I guess it should be somewhere implemented as plugin


----------



## Johan Elzenga (Dec 31, 2015)

alaios said:


> Yes I am talking about capture ones focus mask.. nto showing the focus point I used in my camera....
> I guess it should be somewhere implemented as plugin



Not that I know of.


----------



## tspear (Jan 1, 2016)

The math to determine the focus point must be impressive. Also, how does it deal with multiple focus points used by the camera and the camera then averages. The result is nothing is in perfect focus?

Tim


----------



## johnbeardy (Jan 1, 2016)

It ignores focus points and just analyses local sharpness in the image. It's not perfect, but one doesn't need perfect. A couple of green blobs over the eyes in one frame quickly tells you it's sharper than the following frames where the green blobs are on the background, for instance.


----------



## alaios (Jan 2, 2016)

I hope this post would get attention from adobe to implement such a useful feature
Alex


----------



## Jim Wilde (Jan 2, 2016)

Adobe very rarely visit here. If you want to make an official feature request, use the link at the top of the page.


----------



## alaios (Jan 3, 2016)

thanks. In case someone finds such a plugin please inform us here


----------



## RML (Jan 27, 2016)

Maybe this plug-in can fulfill the requests?

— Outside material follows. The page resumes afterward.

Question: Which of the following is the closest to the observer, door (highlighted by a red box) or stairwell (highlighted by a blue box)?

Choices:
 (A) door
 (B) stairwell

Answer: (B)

http://www.capturemonkey.com/focusmask
(Lightroom plugin for previewing in-focus areas)
Here a part of  description from author:
The plugin opens with either single image, or several, depending on your 
current selection. In single image mode, the photo is shown in larger 
size, and in multiple images, the view can be scrolled. Currently, the 
amount of images is restricted to 32.

On top of each image, you can see a pure red mask, which indicates the 
areas with most detail. Note that this does not necessarily mean that your 
image has acceptable sharpness, but it is generally a good indication of 
how sharp the image is.


----------